UMC’s anti-malaria efforts recognized at international conference

The United Methodist Church was the only faith-based organization recognized at the 4th Global Fund Replenishment Conference, held in Washington, D.C. in early December.

While most other participants at the conference represented their country, Bishop Thomas Bickerton, the head of the UMC’s Global Health Initiative, represented all United Methodists engaged in the fight to end death and suffering from malaria by 2015.
Bickerton told the international audience about the UMC’s commitment and expressed gratitude that the church was given the opportunity to participate in the life-saving effort.

“The United Methodist Church is the first faith-based organization to directly support the work of the Global Fund,” he said. “The United Methodist Church has developed health initiatives in Africa for more than a hundred years. We provide clinics, hospitals, and community-based health services without regard to race, religion or political creed.”

The conference theme, “No Time to Lose: Sharing the Responsibility to Save Lives,” resonated with Bickerton as he told the group about how local churches in sub-Sarahan Africa are committed to assisting families in the remote areas in which they are located.  “Often they have no road access or electricity,” Bickerton said. “Yet, the church is there providing a significant presence and influence.”  Following the conference, Bickerton shared his personal observations by email with United Methodist and Imagine No Malaria campaign leaders. He emphasized how extraordinary it was that the people of the United Methodist Church were recognized for their effort, alongside entire countries.

“During the conference, these representatives sat at tables, each taking their respective turn in making a pledge from their organization,” Bickerton wrote. “Country after country took the microphone and made their pledge for the 2014-2016 cycle.”
Bickerton noted that as the pledges continued, some persons began looking at their cell phones.

Then Nafsian Mboi, the Indonesia Minister of Health and Chair of the Global Fund Board called upon the representative from the United Methodist Church.

“But when the United Methodist Church was named, all eyes turned our way,” Bickerton wrote. “It was a different voice, a different organization, a different pledge of commitment. There is no doubt that as a faith-based partner, we play a critical role in the world scene in this ongoing fight to eliminate killer diseases.”

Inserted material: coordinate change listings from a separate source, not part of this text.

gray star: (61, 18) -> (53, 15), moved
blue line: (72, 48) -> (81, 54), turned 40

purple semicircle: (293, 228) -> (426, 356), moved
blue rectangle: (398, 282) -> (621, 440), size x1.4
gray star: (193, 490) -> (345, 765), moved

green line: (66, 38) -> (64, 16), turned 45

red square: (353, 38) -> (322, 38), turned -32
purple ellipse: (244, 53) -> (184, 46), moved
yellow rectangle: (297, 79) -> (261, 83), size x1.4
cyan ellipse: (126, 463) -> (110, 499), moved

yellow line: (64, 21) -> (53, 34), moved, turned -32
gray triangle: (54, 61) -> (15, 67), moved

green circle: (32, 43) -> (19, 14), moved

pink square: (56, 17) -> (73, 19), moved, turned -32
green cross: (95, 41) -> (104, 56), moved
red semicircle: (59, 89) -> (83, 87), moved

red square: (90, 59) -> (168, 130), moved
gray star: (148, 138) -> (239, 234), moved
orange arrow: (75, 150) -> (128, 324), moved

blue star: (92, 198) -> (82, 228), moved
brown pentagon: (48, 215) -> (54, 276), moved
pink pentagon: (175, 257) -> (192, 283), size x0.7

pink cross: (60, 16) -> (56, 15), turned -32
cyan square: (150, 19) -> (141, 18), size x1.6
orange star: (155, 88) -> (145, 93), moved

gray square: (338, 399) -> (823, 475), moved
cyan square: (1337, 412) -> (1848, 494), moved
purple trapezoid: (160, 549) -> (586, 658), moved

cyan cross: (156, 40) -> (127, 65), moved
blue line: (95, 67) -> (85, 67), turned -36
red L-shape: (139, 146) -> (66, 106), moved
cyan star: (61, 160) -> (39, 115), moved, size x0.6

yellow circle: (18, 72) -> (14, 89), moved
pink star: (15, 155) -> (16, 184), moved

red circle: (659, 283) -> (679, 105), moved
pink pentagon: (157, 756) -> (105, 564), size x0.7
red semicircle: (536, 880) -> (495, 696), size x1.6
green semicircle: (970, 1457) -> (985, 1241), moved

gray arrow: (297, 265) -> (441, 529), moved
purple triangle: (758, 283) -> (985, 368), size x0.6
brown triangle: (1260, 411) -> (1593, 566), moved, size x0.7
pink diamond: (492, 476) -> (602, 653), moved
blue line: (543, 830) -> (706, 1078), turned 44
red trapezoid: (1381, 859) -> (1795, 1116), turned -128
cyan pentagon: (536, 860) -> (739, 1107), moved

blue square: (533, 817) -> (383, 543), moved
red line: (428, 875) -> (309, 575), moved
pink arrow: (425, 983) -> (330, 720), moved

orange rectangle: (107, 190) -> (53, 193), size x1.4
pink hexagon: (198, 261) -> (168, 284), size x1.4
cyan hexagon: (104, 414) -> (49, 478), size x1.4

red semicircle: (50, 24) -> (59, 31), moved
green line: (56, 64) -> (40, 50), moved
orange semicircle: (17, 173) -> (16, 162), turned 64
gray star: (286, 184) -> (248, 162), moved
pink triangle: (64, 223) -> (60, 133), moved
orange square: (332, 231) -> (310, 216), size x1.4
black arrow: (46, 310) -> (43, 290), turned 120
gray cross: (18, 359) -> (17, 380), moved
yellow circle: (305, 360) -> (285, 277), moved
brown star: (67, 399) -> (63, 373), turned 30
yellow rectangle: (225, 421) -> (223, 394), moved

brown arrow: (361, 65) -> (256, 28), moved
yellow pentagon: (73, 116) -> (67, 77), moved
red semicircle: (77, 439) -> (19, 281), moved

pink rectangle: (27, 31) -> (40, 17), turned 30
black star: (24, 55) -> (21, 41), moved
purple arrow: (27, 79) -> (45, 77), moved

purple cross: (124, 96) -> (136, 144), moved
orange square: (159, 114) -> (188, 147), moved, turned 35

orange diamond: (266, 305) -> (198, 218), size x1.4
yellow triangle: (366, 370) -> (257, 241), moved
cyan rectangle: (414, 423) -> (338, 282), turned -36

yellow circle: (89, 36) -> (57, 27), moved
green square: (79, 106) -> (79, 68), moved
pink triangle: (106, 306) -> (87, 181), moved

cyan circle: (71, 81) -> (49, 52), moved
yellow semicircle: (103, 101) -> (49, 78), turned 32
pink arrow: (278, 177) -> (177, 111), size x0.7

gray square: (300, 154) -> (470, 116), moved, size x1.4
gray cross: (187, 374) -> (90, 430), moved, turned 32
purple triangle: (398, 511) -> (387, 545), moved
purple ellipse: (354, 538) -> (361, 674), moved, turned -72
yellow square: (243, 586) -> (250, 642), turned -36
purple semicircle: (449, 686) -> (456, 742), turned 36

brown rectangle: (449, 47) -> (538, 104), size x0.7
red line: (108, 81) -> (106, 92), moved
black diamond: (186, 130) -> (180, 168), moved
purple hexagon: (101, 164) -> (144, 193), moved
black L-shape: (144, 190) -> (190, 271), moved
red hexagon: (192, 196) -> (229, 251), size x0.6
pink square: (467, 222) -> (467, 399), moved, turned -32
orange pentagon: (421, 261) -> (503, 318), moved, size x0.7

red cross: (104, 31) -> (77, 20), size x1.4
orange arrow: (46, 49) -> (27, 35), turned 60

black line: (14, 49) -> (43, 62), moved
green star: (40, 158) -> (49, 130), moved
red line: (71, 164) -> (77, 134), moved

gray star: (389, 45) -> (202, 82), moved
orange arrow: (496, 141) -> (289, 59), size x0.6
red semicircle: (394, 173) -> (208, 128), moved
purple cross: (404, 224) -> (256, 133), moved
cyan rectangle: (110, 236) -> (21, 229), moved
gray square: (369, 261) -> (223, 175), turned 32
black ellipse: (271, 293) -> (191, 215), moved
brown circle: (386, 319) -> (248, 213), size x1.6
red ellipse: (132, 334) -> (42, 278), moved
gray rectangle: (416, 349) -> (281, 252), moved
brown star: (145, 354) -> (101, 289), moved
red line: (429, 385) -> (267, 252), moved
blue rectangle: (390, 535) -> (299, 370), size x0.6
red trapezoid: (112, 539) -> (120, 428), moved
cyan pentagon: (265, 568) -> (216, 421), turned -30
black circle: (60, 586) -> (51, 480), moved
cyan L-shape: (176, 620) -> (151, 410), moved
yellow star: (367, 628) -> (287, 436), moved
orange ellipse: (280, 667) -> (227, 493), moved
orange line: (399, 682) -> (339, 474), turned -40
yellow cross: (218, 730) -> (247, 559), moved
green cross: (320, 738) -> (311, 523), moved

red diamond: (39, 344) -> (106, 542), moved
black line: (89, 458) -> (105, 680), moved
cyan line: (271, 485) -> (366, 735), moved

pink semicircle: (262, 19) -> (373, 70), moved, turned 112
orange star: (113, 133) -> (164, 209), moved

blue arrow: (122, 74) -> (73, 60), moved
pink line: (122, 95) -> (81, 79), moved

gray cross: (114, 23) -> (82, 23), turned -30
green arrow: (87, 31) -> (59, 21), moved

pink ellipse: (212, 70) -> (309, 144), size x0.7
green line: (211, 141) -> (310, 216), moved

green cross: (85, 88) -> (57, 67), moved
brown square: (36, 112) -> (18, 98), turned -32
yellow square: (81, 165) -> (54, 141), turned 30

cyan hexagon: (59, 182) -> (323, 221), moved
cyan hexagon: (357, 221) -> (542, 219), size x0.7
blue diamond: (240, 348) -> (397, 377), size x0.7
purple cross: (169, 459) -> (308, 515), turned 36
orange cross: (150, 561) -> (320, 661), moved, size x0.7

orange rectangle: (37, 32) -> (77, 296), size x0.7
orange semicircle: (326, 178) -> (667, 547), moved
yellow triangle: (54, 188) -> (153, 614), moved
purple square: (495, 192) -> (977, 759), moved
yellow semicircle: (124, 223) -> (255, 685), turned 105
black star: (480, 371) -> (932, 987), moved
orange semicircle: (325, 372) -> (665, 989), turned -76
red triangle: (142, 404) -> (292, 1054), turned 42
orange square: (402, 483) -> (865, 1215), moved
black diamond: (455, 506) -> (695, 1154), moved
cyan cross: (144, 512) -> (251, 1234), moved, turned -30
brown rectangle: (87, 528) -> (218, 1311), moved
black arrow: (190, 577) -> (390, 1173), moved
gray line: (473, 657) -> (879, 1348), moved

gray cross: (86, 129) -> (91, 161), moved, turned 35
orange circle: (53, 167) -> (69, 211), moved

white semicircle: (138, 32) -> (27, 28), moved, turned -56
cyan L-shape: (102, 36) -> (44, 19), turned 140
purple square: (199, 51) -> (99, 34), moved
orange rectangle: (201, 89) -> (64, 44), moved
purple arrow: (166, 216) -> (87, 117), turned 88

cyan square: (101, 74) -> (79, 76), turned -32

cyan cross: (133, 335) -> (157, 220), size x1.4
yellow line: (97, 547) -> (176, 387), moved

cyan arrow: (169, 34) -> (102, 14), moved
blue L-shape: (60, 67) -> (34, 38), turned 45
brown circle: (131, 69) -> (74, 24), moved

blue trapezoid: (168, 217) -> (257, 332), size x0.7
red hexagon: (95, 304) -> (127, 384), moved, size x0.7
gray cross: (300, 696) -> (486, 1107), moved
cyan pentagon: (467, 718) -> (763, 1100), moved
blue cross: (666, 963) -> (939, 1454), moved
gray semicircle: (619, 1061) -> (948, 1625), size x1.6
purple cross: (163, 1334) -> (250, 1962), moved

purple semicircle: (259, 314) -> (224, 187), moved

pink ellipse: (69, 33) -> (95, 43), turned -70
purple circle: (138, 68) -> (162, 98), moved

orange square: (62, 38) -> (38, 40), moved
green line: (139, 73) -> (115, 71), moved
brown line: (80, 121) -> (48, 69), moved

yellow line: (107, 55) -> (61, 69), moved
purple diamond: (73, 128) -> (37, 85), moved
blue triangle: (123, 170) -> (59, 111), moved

The church’s ministry and mission in Africa make it an invaluable partner, Bickerton continued.

“We may not have the pledging capacity of a Bill & Melinda Gates Foundation. We may not have the power of a large country,” he wrote. “But what we do have is an understanding of the local communities and villages that benefit from this collaborative effort. What we do have is a relationship with people through traditional birth attendants, rural clinics, and hospitals.”

The efforts of the United Methodist Church and other faith-based organizations are essential in the fight against malaria.

“Often we underestimate our worth,” Bickerton wrote. “We will not eliminate the killer diseases on our own. But today it was very evident that the killer diseases will not be eliminated without us. We are an essential piece in the puzzle of making the world a healthier place for all God’s children.”